Your instructions
Exactly and only the lines from the one with "hfov_deg: 24.2" through the last line of the records need to be set down; please skip the pictures.

Photos with camera intrinsics:
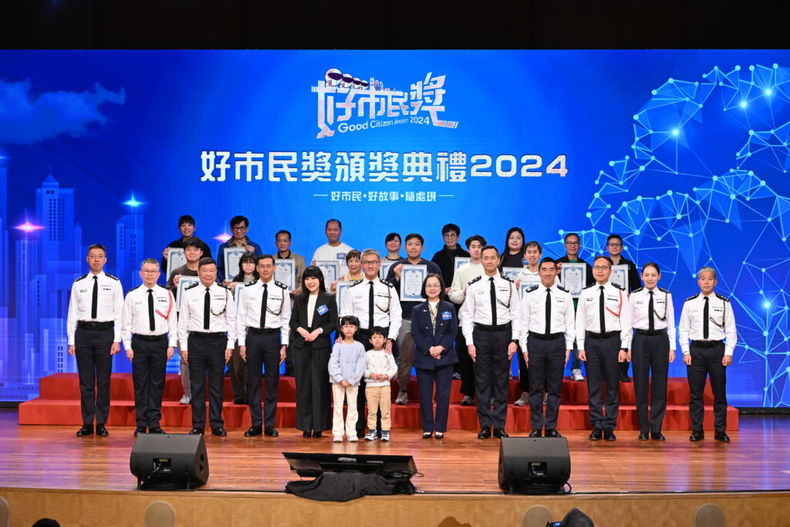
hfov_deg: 31.9
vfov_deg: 21.6
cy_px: 264
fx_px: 1383
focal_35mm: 63
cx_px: 395
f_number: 5.6
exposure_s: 1/125
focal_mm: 63
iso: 2000
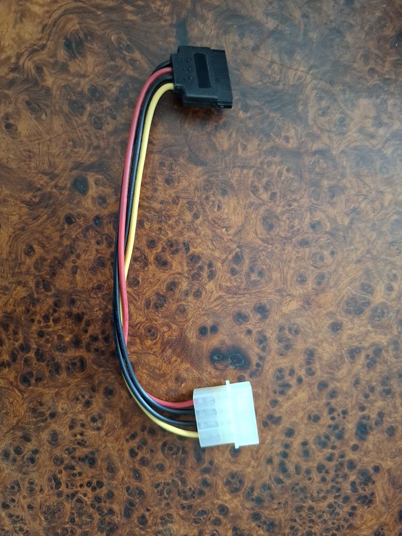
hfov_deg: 56.8
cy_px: 271
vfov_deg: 71.6
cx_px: 206
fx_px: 371
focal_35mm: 24
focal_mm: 5.54
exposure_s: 1/25
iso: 400
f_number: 1.8
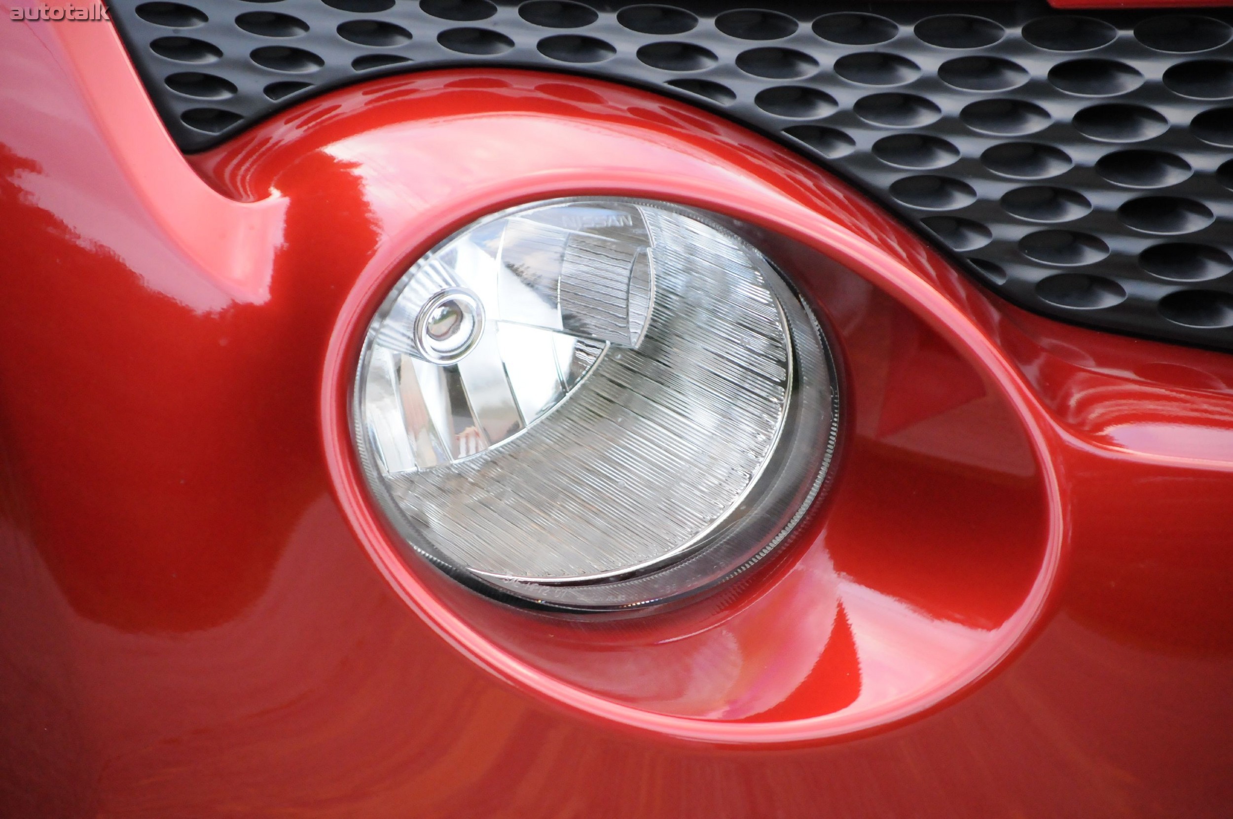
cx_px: 616
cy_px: 410
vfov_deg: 8.9
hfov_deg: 13.4
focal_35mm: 153
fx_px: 5234
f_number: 5.6
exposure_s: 1/320
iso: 2000
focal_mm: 102
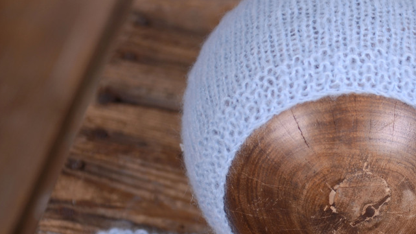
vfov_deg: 4.9
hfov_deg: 8.6
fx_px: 2746
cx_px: 329
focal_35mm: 249
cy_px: 153
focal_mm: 85
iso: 100
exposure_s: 1/100
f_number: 4
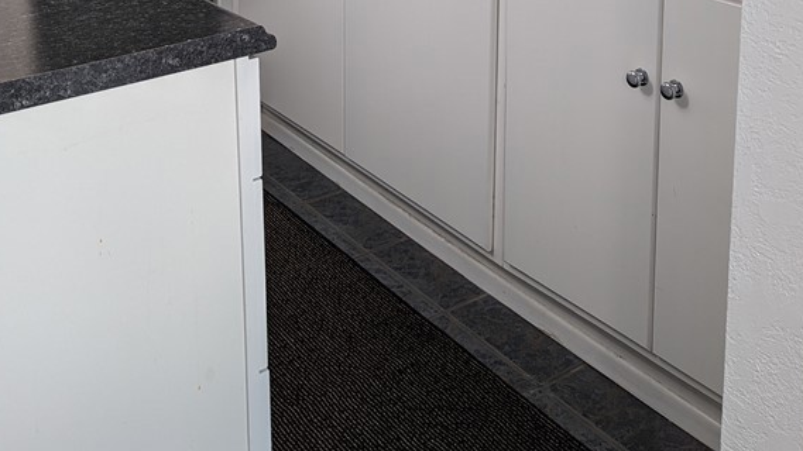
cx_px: 390
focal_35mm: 47
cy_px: -115
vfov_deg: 23.0
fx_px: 1001
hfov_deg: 43.7
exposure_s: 1/24
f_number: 1.85
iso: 66
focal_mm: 6.81
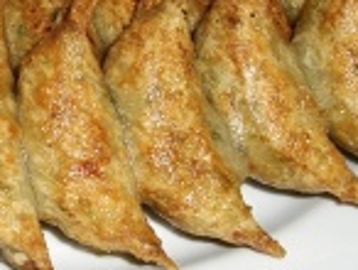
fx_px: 984
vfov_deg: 15.6
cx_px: 25
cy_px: 118
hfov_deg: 20.1
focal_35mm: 95
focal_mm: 6.2
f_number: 2.7
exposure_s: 1/60
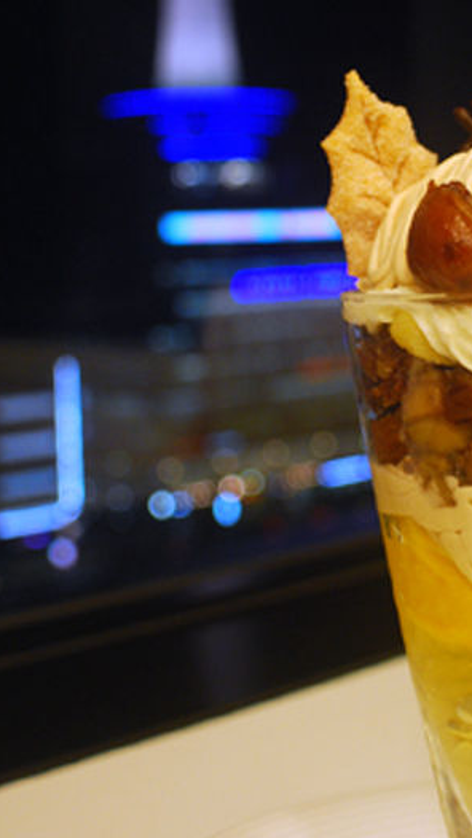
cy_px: 212
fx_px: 1290
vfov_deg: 35.2
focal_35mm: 58
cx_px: 360
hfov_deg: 20.6
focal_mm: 20
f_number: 2.8
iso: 400
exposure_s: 1/25
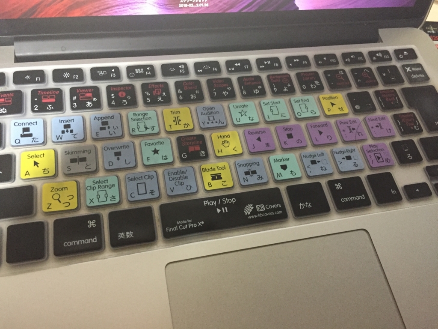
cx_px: 219
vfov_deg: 48.2
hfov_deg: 61.7
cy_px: 164
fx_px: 367
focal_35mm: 29
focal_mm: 4.15
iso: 320
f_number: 2.2
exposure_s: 1/15
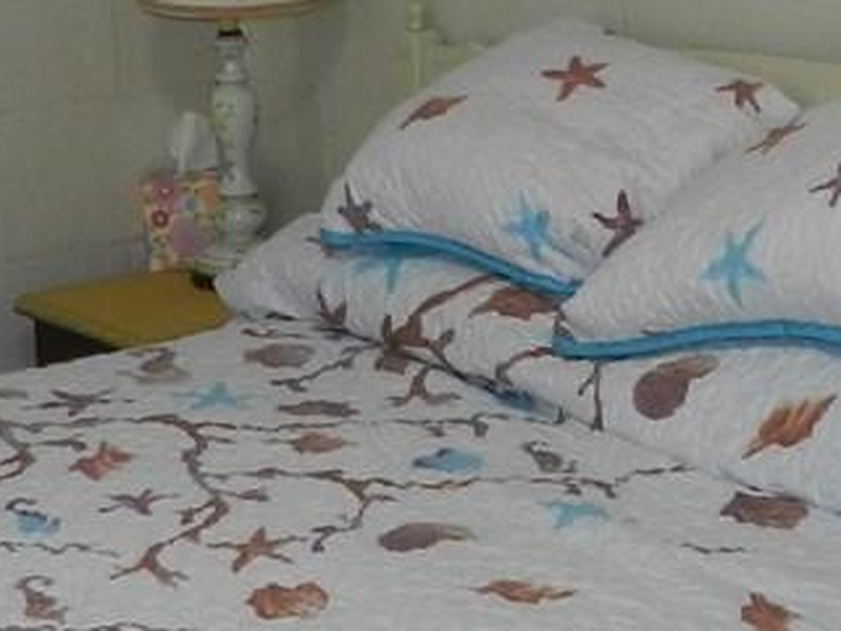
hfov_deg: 17.1
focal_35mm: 115
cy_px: 273
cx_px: 489
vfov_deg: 12.9
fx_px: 2794
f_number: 3.4
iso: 200
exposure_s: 1/30
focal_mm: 4
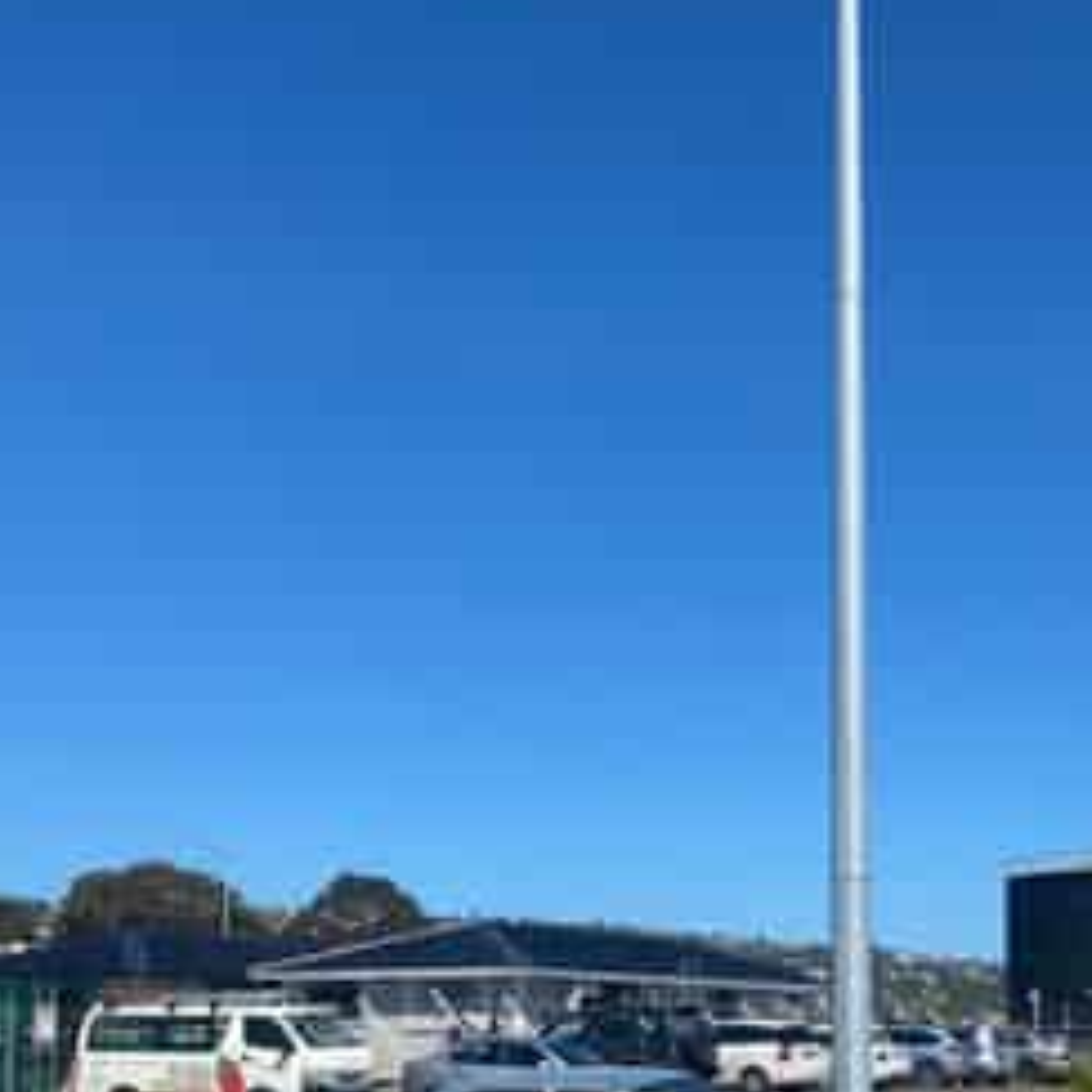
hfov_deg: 27.6
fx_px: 2213
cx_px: 716
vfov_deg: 27.5
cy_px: 768
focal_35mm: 62
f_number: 1.8
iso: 32
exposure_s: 1/3610
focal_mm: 4.25
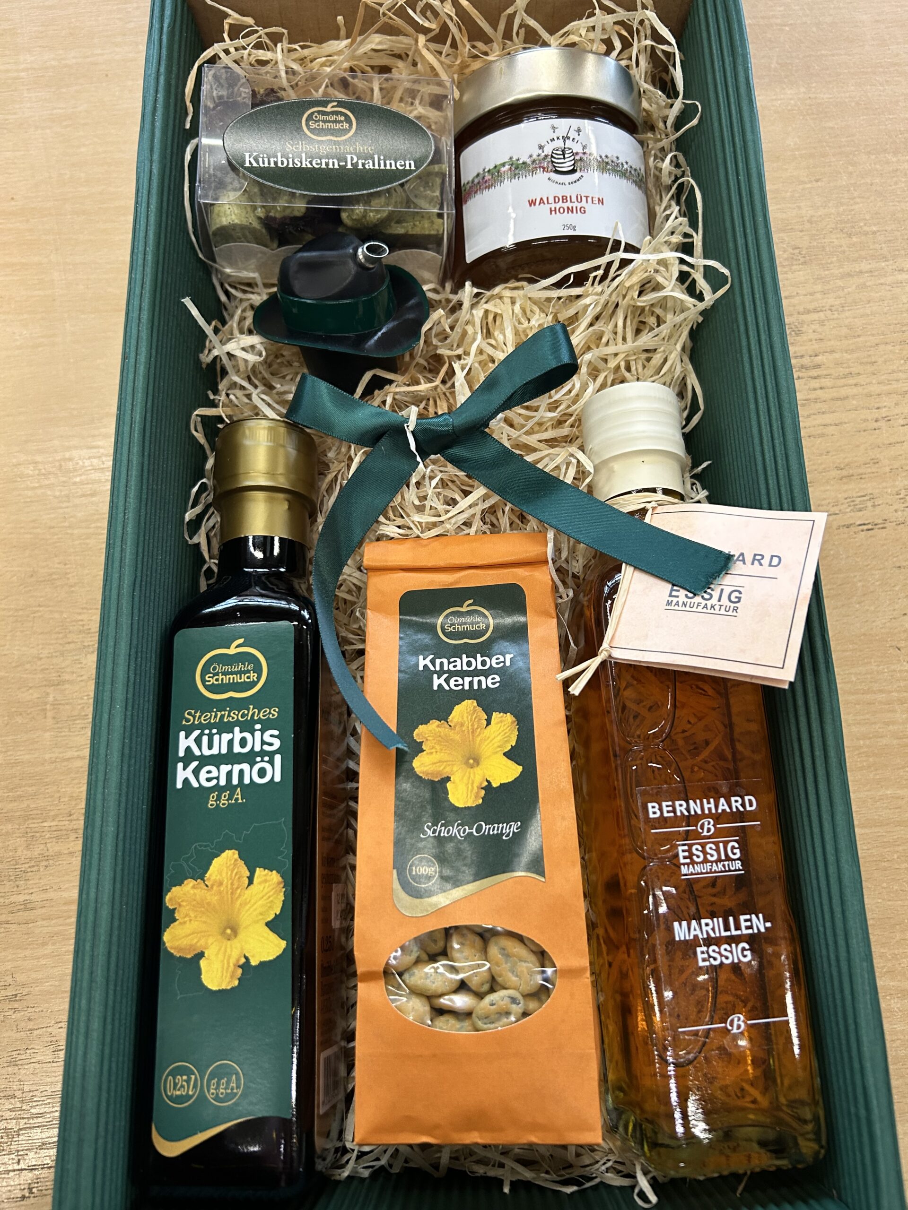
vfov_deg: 67.3
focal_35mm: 26
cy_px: 605
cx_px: 454
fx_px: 909
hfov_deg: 53.1
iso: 200
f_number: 1.5
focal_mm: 5.7
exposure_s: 1/60
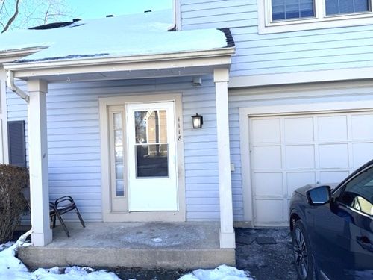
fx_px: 259
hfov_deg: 71.6
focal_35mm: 24
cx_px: 186
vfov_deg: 56.8
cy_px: 140
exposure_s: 1/1046
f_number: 1.78
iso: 80
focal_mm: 6.76
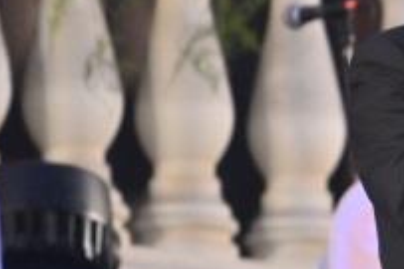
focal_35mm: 1510
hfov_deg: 1.4
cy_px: 145
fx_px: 16931
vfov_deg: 0.9
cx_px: 740
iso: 500
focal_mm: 200
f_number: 2.8
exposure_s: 1/320
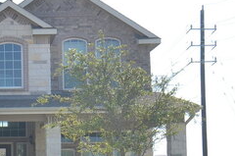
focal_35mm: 80
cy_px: 145
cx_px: -2
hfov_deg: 24.2
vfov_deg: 16.7
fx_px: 521
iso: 320
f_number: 11
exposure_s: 1/500
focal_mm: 16
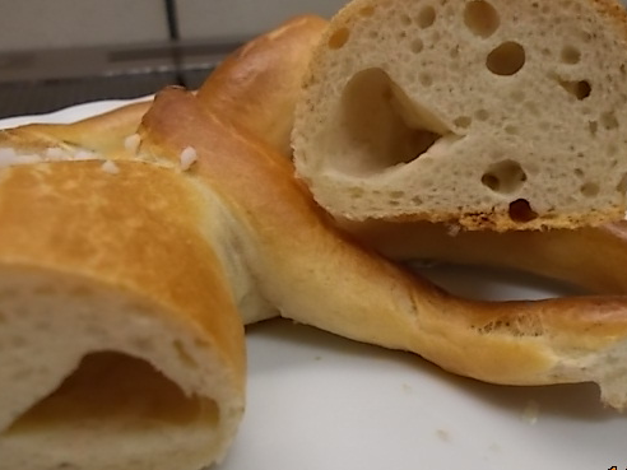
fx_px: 706
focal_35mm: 39
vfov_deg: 36.8
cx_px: 380
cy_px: 245
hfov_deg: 47.6
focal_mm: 5.3
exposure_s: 1/13
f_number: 3.4
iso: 200
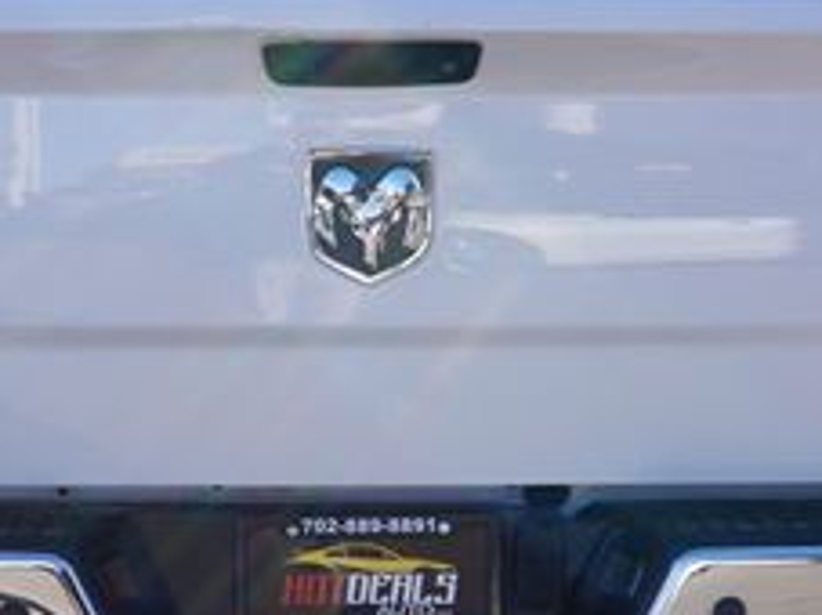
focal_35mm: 85
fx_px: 2026
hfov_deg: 22.9
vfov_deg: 17.3
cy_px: 326
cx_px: 344
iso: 100
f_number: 9
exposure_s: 1/80
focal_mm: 21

Exercise result
hfov_deg: 24.2
vfov_deg: 16.7
fx_px: 521
iso: 320
f_number: 11
exposure_s: 1/500
focal_mm: 16
fx_px: 706
focal_35mm: 39
vfov_deg: 36.8
cx_px: 380
cy_px: 245
hfov_deg: 47.6
focal_mm: 5.3
exposure_s: 1/13
f_number: 3.4
iso: 200
focal_35mm: 85
fx_px: 2026
hfov_deg: 22.9
vfov_deg: 17.3
cy_px: 326
cx_px: 344
iso: 100
f_number: 9
exposure_s: 1/80
focal_mm: 21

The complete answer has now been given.